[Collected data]
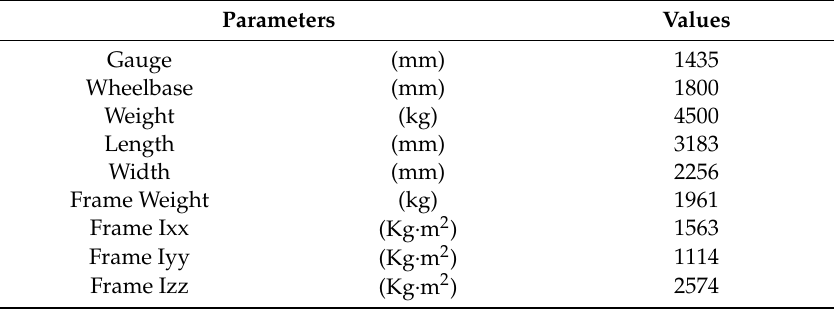
Table 6. The specification of welded bogie frame.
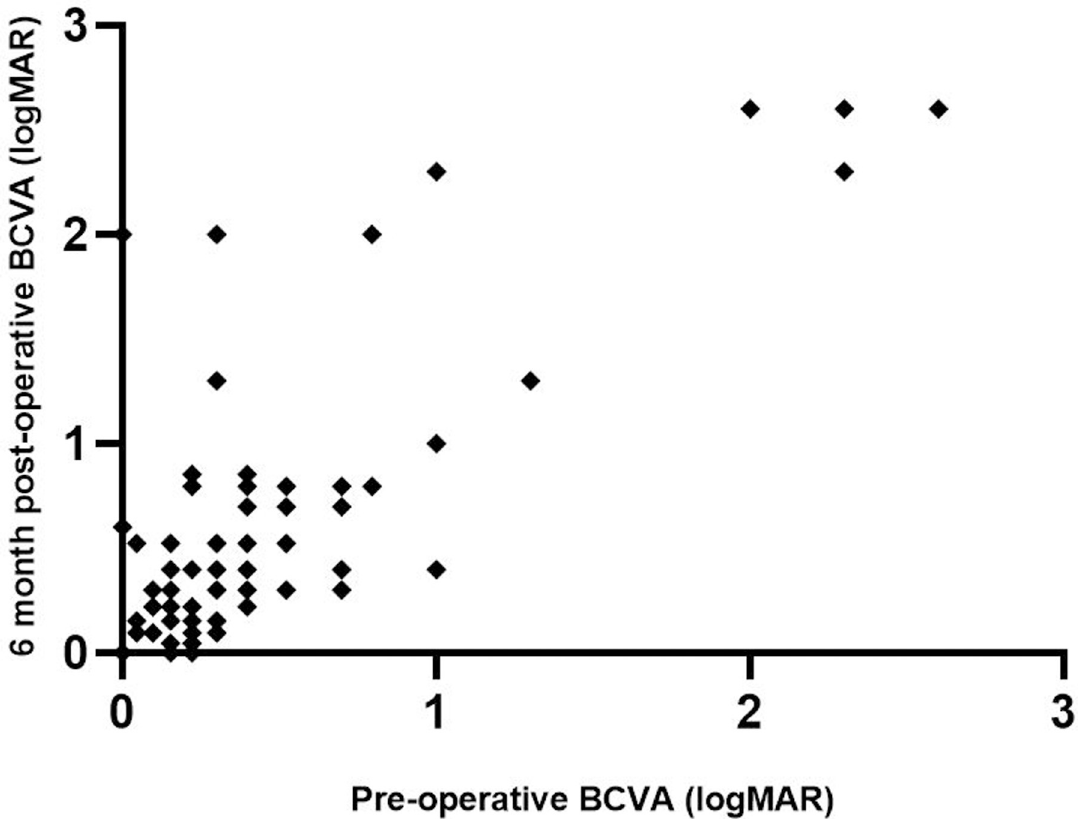
Fig 4. Kaplan-Meier plots representing the probability of being free of hypotony (A), macular edema (B) and > 2 Snellen lines of visual loss (C) over time.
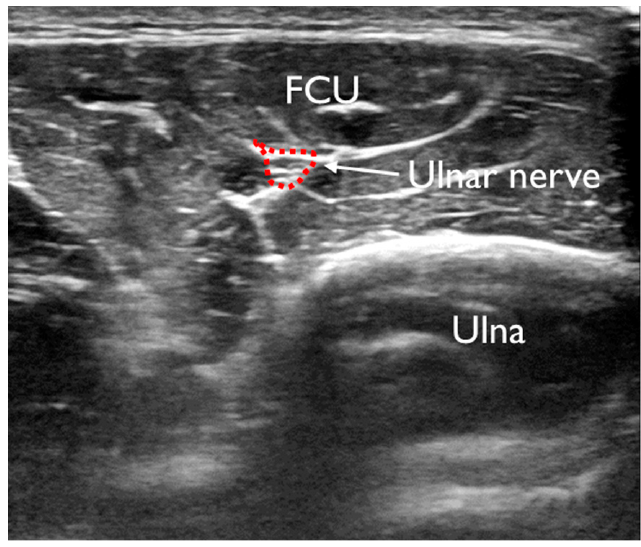
Figure 4. US image of ulnar nerve2.5. Statistics.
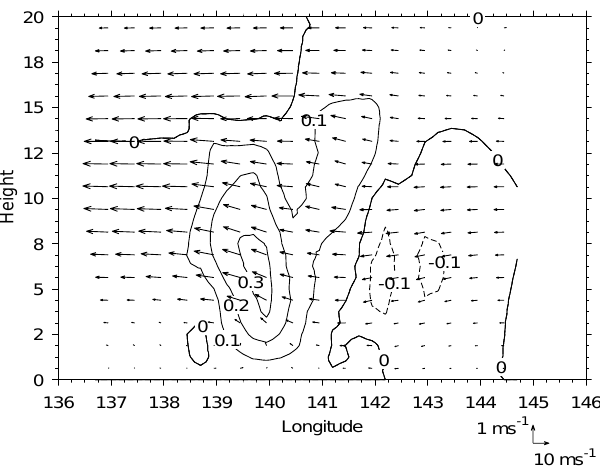
Fig. 11. Same as Fig. 10, but contours show vertical velocity every 0.1 ms − 1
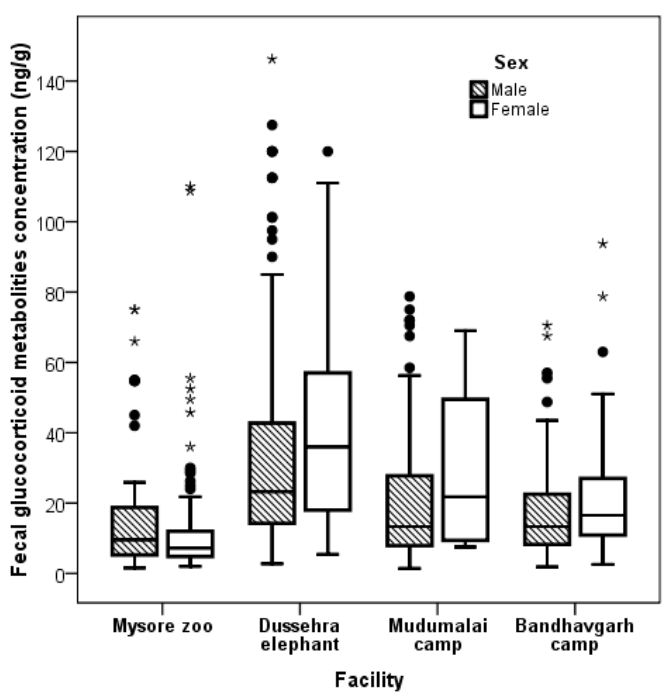
Figure 2. Box plot showing fGCM concentrations between male and female elephants in four elephant facilities (Filled rounds = outliers, filled asterisk = extreme values). In Mudumalai camp, the female’s value was from one individual.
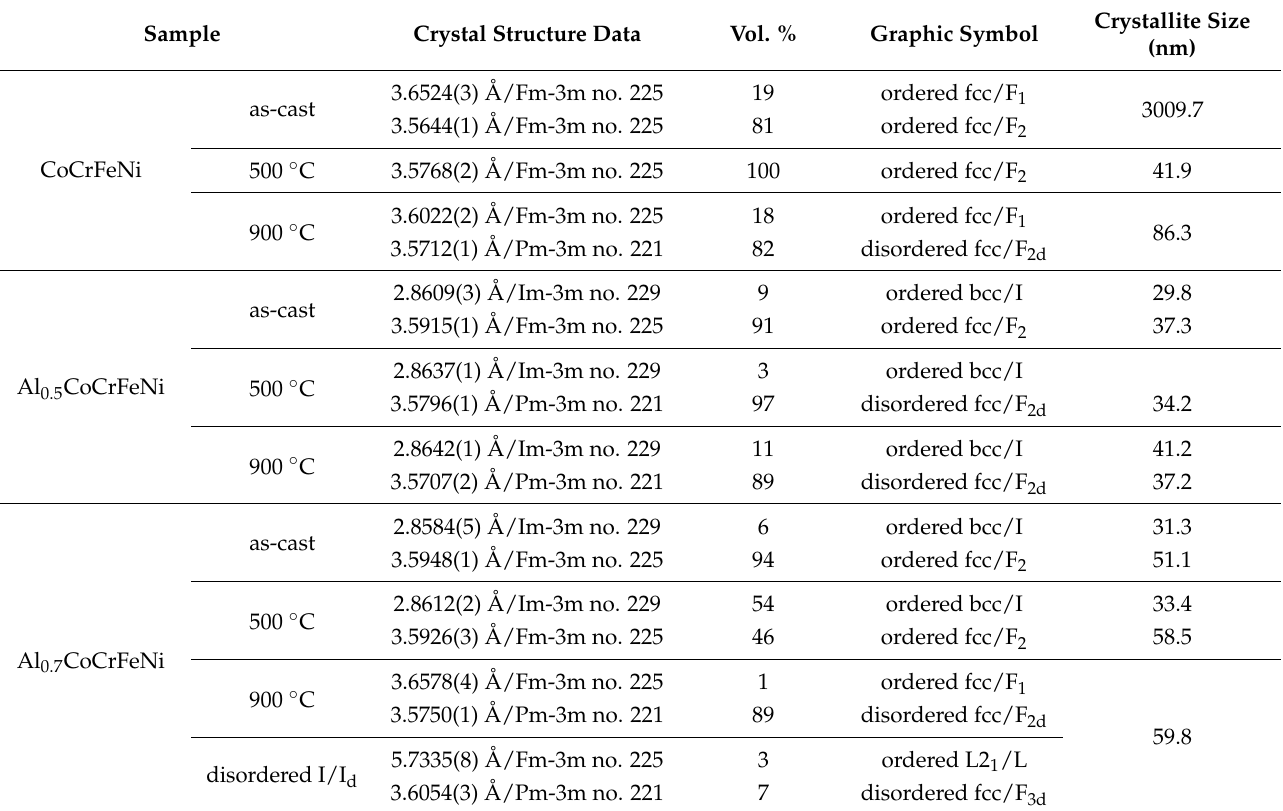
Table 2. Phase analyses carried out by the use of the ICSD database with respect to referenced cubic space groups number, the unit cell parameters, and the percentage of phase volume contribution. Vol % obtained from XRD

▶ **Instructions to follow**: The records are to be returned word for word, without any of their pictures.

▶ **Completed exercise**:
Table 6. The specification of welded bogie frame.
Fig 4. Kaplan-Meier plots representing the probability of being free of hypotony (A), macular edema (B) and > 2 Snellen lines of visual loss (C) over time.
Figure 4. US image of ulnar nerve2.5. Statistics.
Fig. 11. Same as Fig. 10, but contours show vertical velocity every 0.1 ms − 1
Figure 2. Box plot showing fGCM concentrations between male and female elephants in four elephant facilities (Filled rounds = outliers, filled asterisk = extreme values). In Mudumalai camp, the female’s value was from one individual.
Table 2. Phase analyses carried out by the use of the ICSD database with respect to referenced cubic space groups number, the unit cell parameters, and the percentage of phase volume contribution. Vol % obtained from XRD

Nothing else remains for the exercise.